Alberto Medina has a new version of PIO, which is a small brand rolled in Miami. Pio Ressurrection is box pressed, made with a Connecticut broadleaf wrapper. The cigars will be $7.50 to $10.50 each.
If you read my Cigar Aficionado story called Under the Volcanoes, you know Ometepe as a very unusual place in Nicaragua that grows intriguing tobacco. General gets most of it, and is finally promoting it in a big way. I met up with Debo Mukherjee, General cigar’s vice president of marketing, and Victoria McKee, the head of General’s public relations, and they showed me the company’s other new smokes, including Punch Uppercut, which has a footband complete with the image of Ometepe and its twin volcanoes, plus the word “Ometepe” on the box.
I stopped by the Camacho booth (now conveniently located right next to the Davidoff booth) and talked to Dylan Austin and Matt Booth about the Room 101 cigar. I also smoked one, and found it very nice, with some licorice notes, a coffee bean note and that trademark Honduran Camacho earthiness. I also sat down with Christian Eiroa and Sal Fontana from the company to chat. Sal remarked about my graying hair. “My wife says it makes me look distinguished,” I said. Sal fired back without missing a beat. “Extinguished,” he corrected. Thanks Sal!
Lunch in New Orleans can be a grand thing, and after plenty of cigars I was ready to eat. I have a tradition of eating with Matt Arcella, owner of the Davidoff shops in Las Vegas, whenever we're at a trade show, and we were joined by Venice Fabella, the general manager of the Davidoff stores in Las Vegas.
Matt picked a great place, Cochon, on Tchoupitoulas Street. When we arrived, I spied Matt Krimm and John Anderson, the owners of W. Curtis Draper in Washington, D.C., and they looked like they knew what they were doing—they raved about several dishes and promised I would have a memorable meal. Cochon delivered—we ate like kings. Fried rabbit livers with pepper jelly, fried alligator with chili garlic aioli, paneed pork cheeks with onion gravy, rabbit and dumplings, cochon (the namesake, a type of pulled pork) and my first New Orleans oyster roast. Wow. Thankfully Cochon isn’t located in New York City—I would be even larger than I am now. I think I need salad for dinner.

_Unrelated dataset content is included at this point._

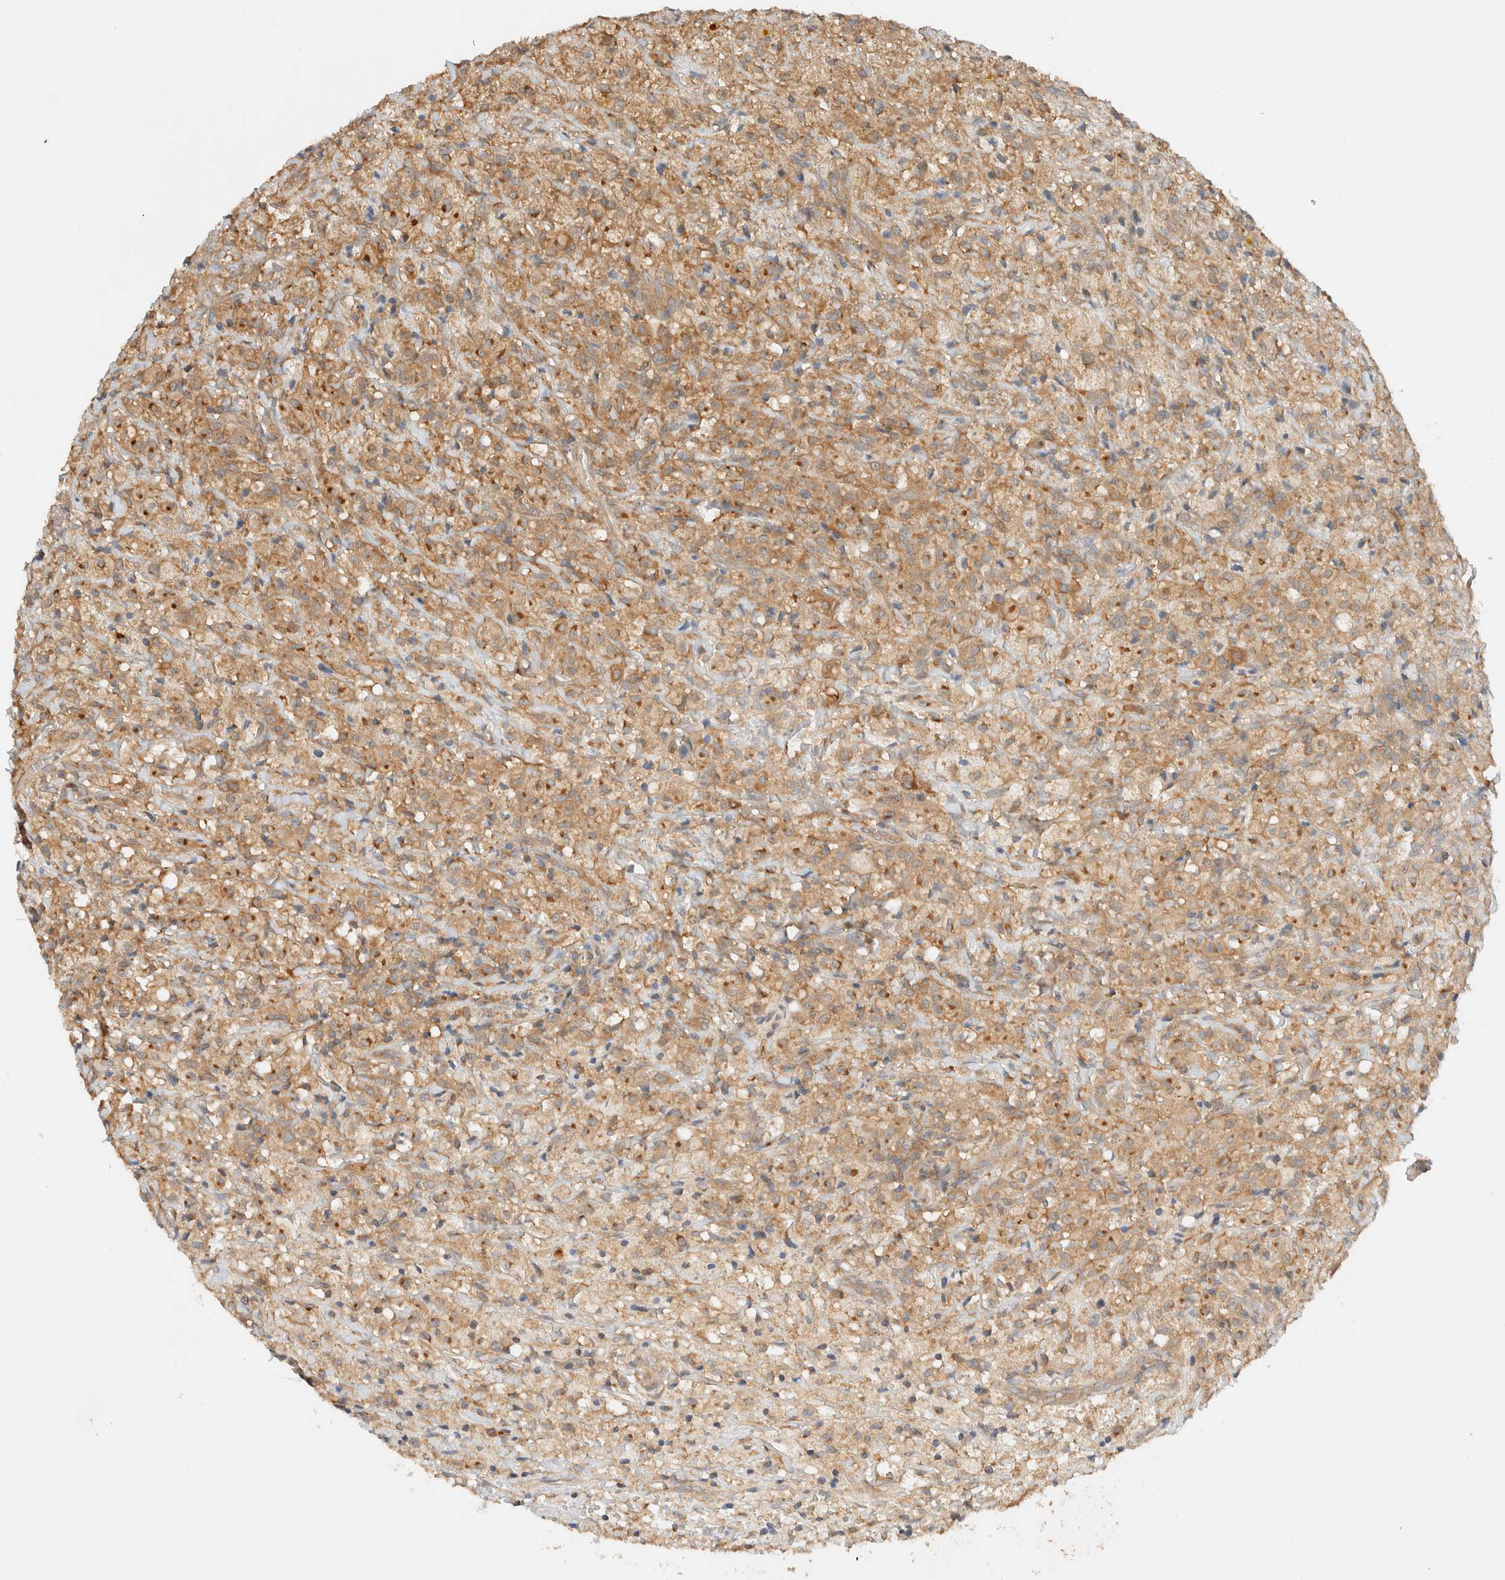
{"staining": {"intensity": "moderate", "quantity": ">75%", "location": "cytoplasmic/membranous"}, "tissue": "testis cancer", "cell_type": "Tumor cells", "image_type": "cancer", "snomed": [{"axis": "morphology", "description": "Carcinoma, Embryonal, NOS"}, {"axis": "topography", "description": "Testis"}], "caption": "IHC micrograph of neoplastic tissue: human testis cancer stained using immunohistochemistry shows medium levels of moderate protein expression localized specifically in the cytoplasmic/membranous of tumor cells, appearing as a cytoplasmic/membranous brown color.", "gene": "RABEP1", "patient": {"sex": "male", "age": 2}}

Back at the show, the Fuente family had a large amount of new releases, which is unusual for them. This year they have an Arturo Fuente Chateau Fuente Queen “B,” a robusto sized smoke with an Eecuador sun grown wrapper, the Chateau Fuente Pyramid (with Connecticut shade) and the long awaited King T, the first Arturo Fuente packed in a tube. And what a tube! Wayne Suarez and Karl Herzog showed me the line, and the tubes are eye popping, mostly black or white, highlighted in gold and red, arranged so that they resemble the keys on a piano. Wow. Nicest tubo I’ve ever seen. They’ll be out first week of September, $8.75 each for the 7 by 49 cigar.
Yesterday I spent time with Jose Oliva and Sam Leccia at the Oliva booth, but I didn’t have time to smoke their newest, Cain.
I fired the Habano version up at their booth today. Sam promised it would be strong, boasting of the three types of ligero it has, and he’s right—Cain is the strongest cigar I’ve had so far. If you like your cigars very, very strong, this is it.
I have a little rest before heading back out. Tonight I’m seeing Alan Rubin and the team from Alec Bradley for drinks before heading out to dinner at Commander’s Palace—I hope they have children’s portions available!